“Shut up,” I said and handed her the keys.
Only once since she’d gotten this new job had I dropped her off at work. The Civic was in for a rusted-out tailpipe. So I drove her up Route 1, what I still thought of as the Boston Post Road, the Just Inn Time looming in the distance, a bleak, gray, featureless block on the horizon, looking like an apartment complex in some Soviet satellite country.
I was prepared to drive her to the door, but she had me drop her off at the sidewalk, near a bus stop. “I’ll be here at the end of the day,” she said.
Bob’s commercial over, I put the sound back on. Al Roker was outside mingling with the Rockefeller Center crowd, most of them waving signs offering birthday greetings to relatives back home.
I looked at my daughter, eating her breakfast. Part of being a father, at least for me, is being perpetually proud. I took in what a beautiful young woman Syd was turning into. Blonde hair down to her shoulders, a long graceful neck, porcelain skin, strong facial features. Her mother’s roots go back to Norway, which accounts for her Nordic air.
As if sensing my eyes on her, she said, “You think I could be a model?”
“A model?” I glanced over.
“Don’t sound so shocked,” she said.
“I’m not,” I said defensively. “I just never heard you talk about it before.”
“I never really thought about it. It’s Bob’s idea.”

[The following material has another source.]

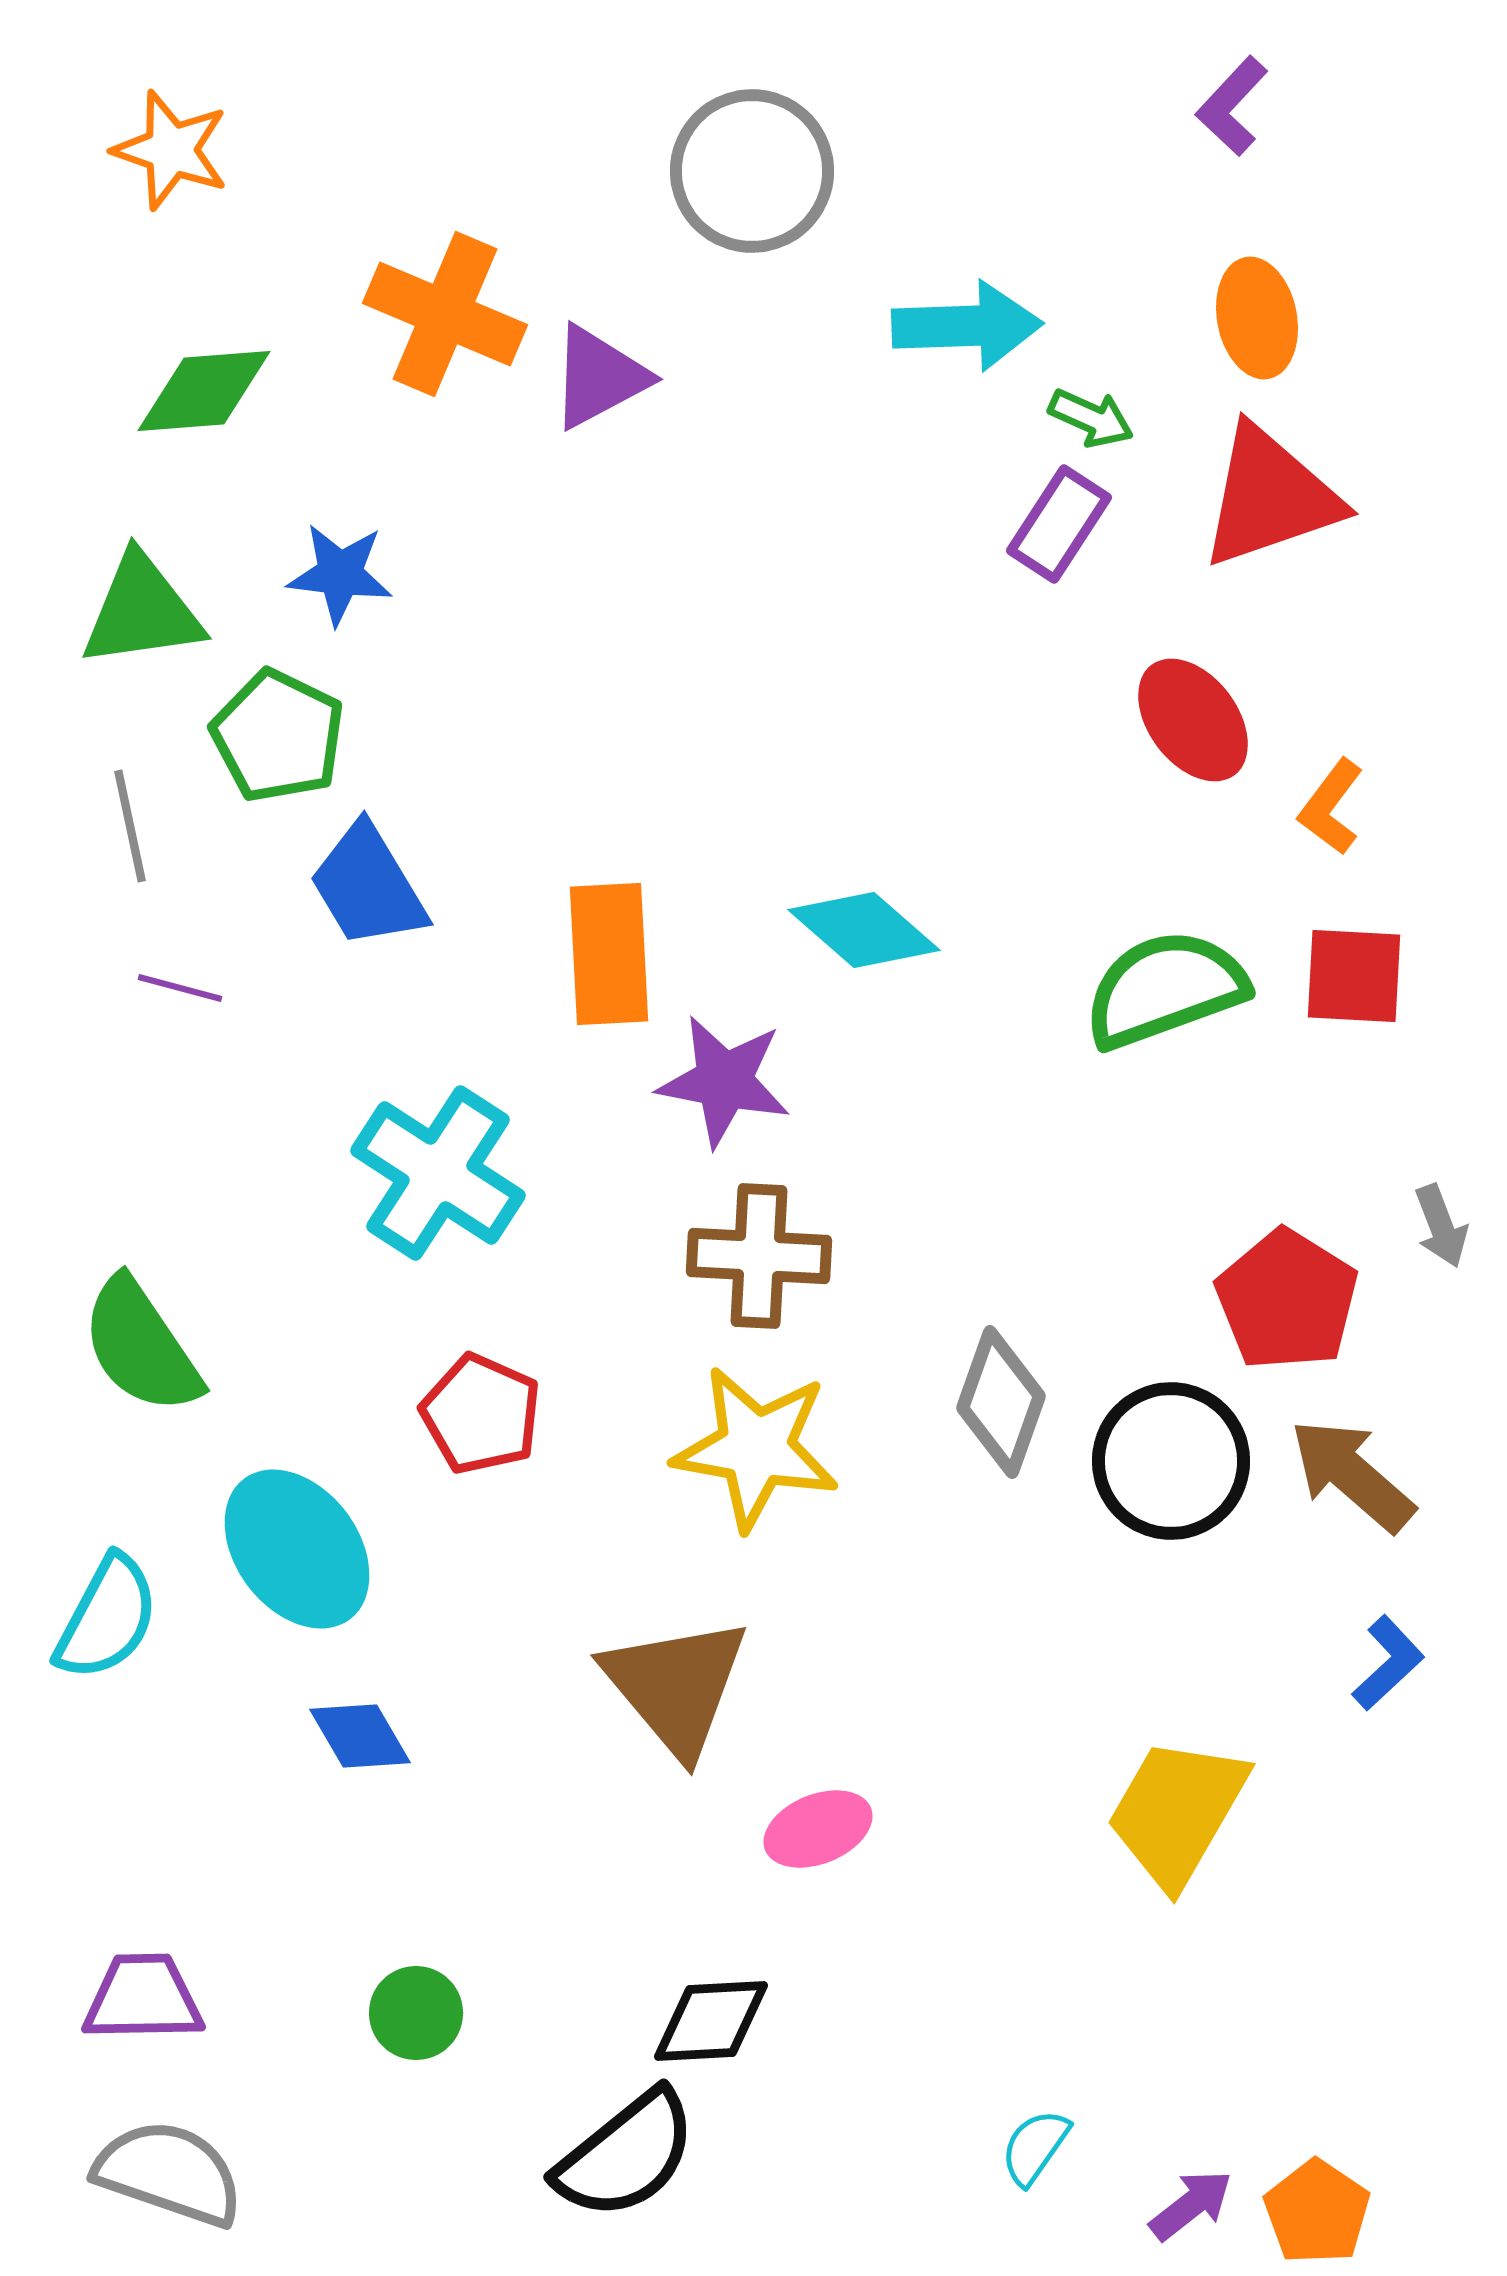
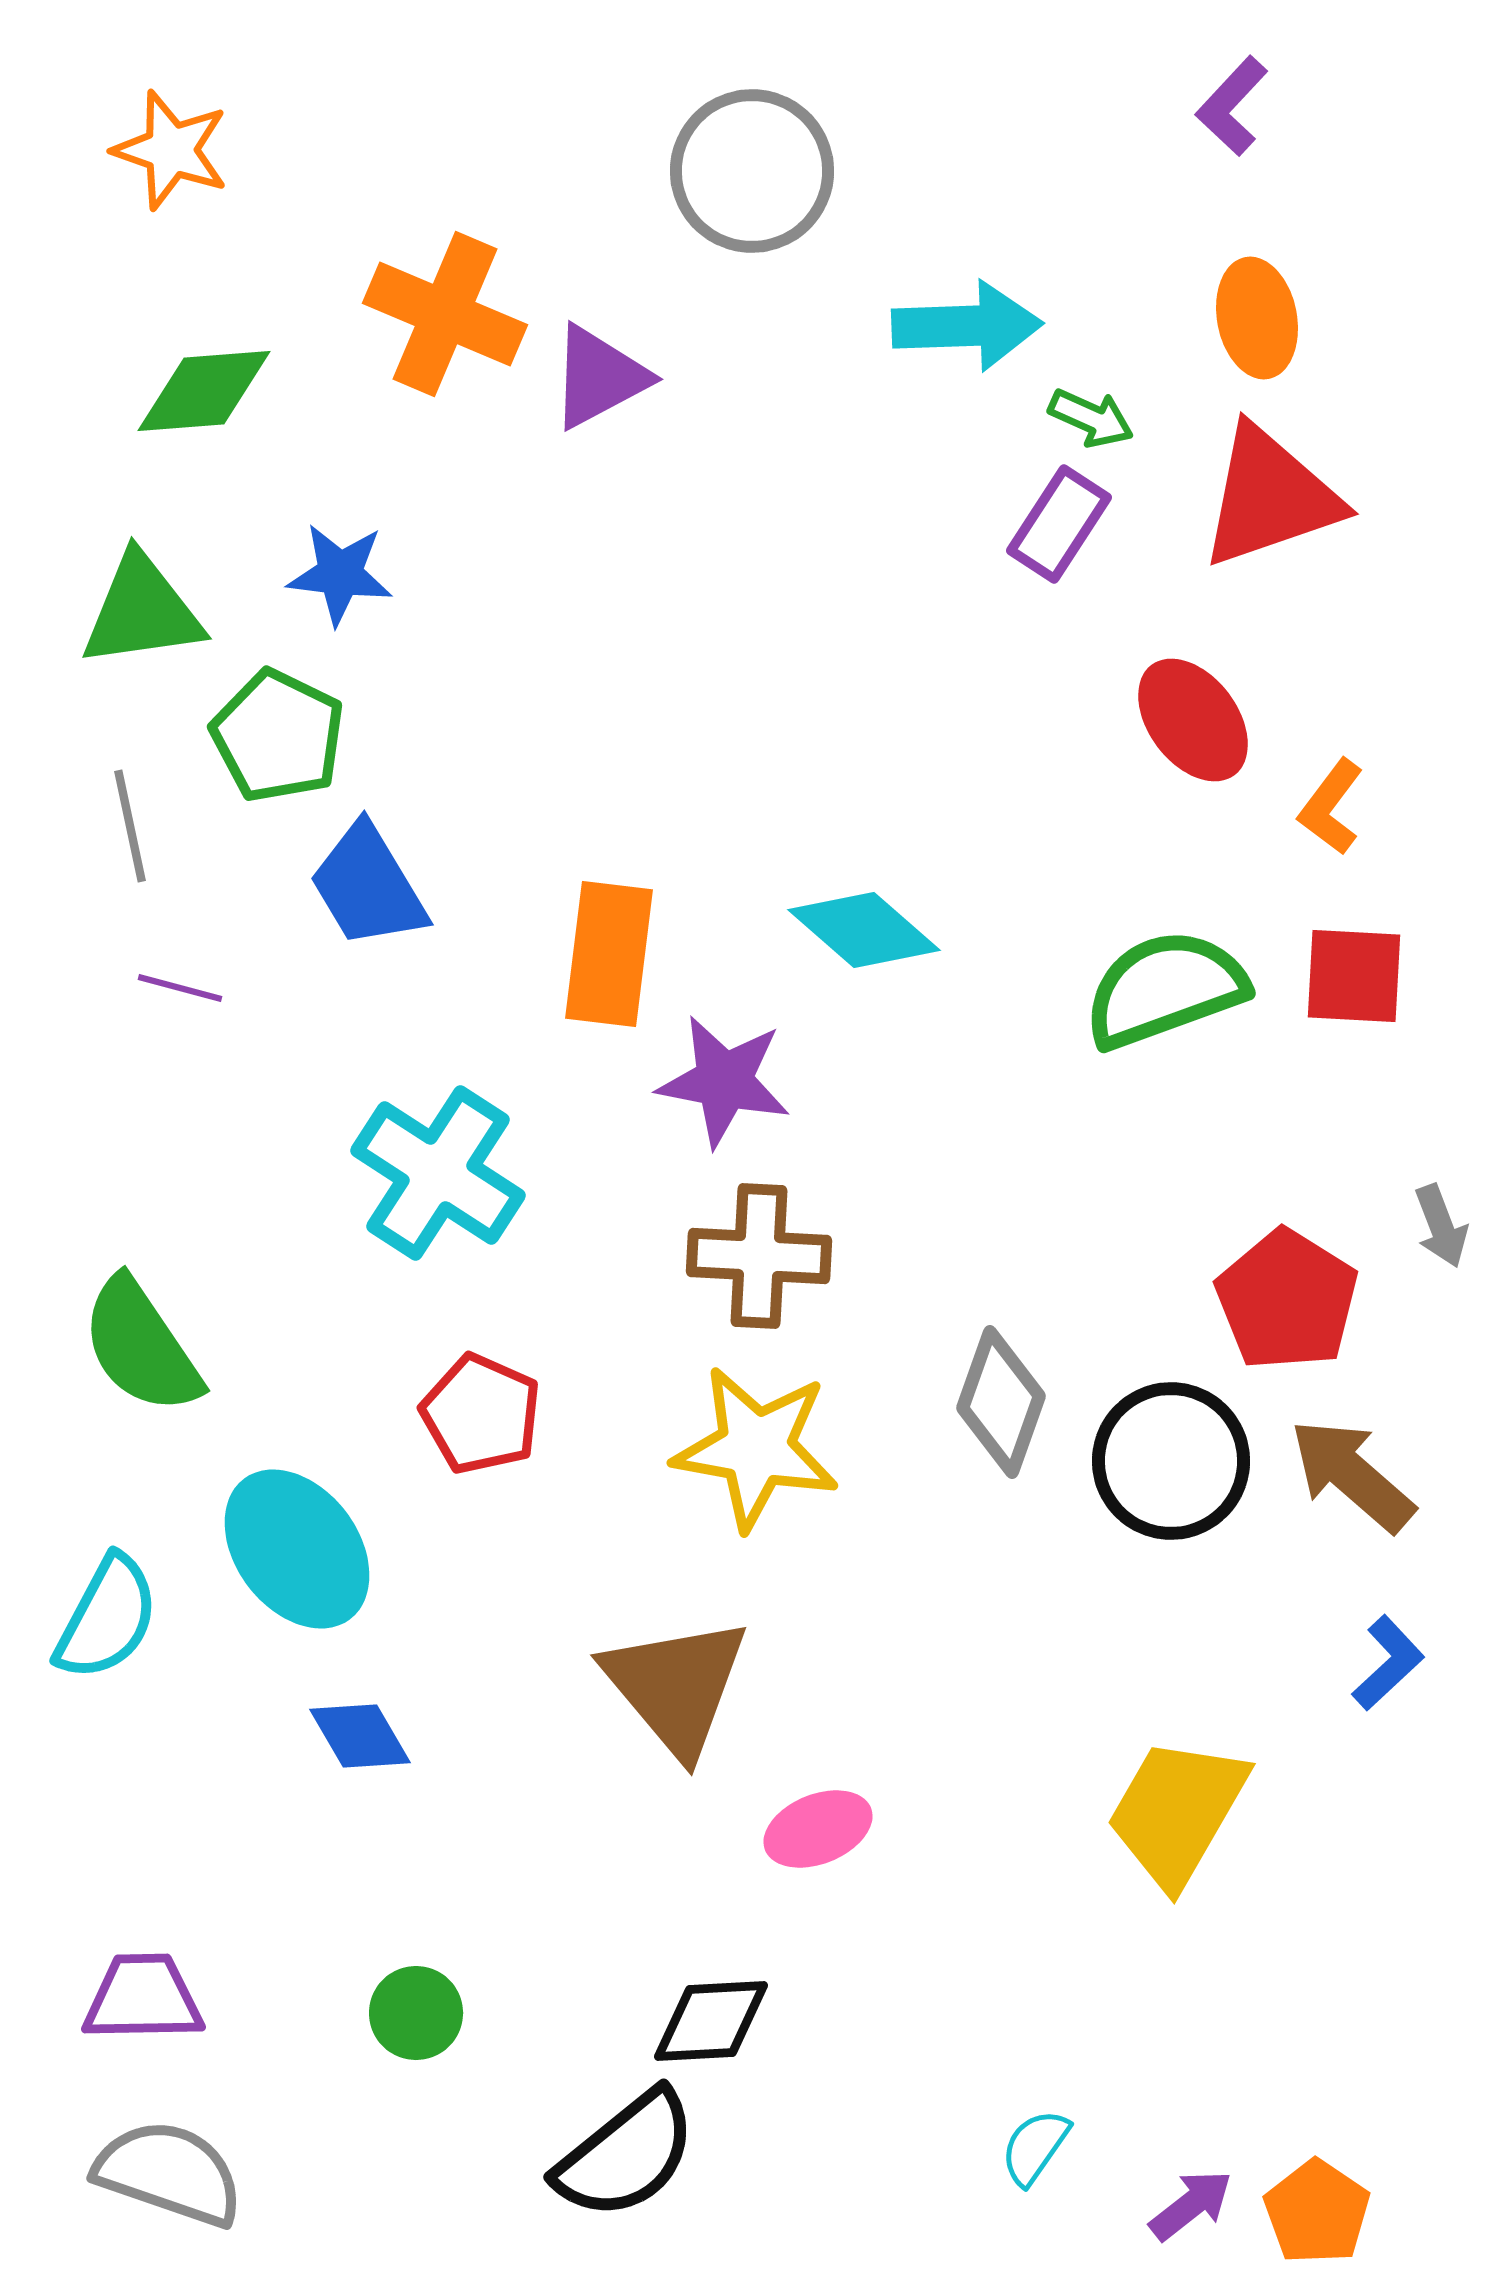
orange rectangle at (609, 954): rotated 10 degrees clockwise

I felt my face go hot. Bob encouraging Syd to model? He was in his early forties, like me. Now he had my wife and-more often than I liked-my daughter living under his roof, in his fancy five-bedroom house with pool and three-car garage, and he was pushing her to model? What the fuck kind of modeling? Pinup stuff? Webcam porn to order? Was he offering to take the shots himself?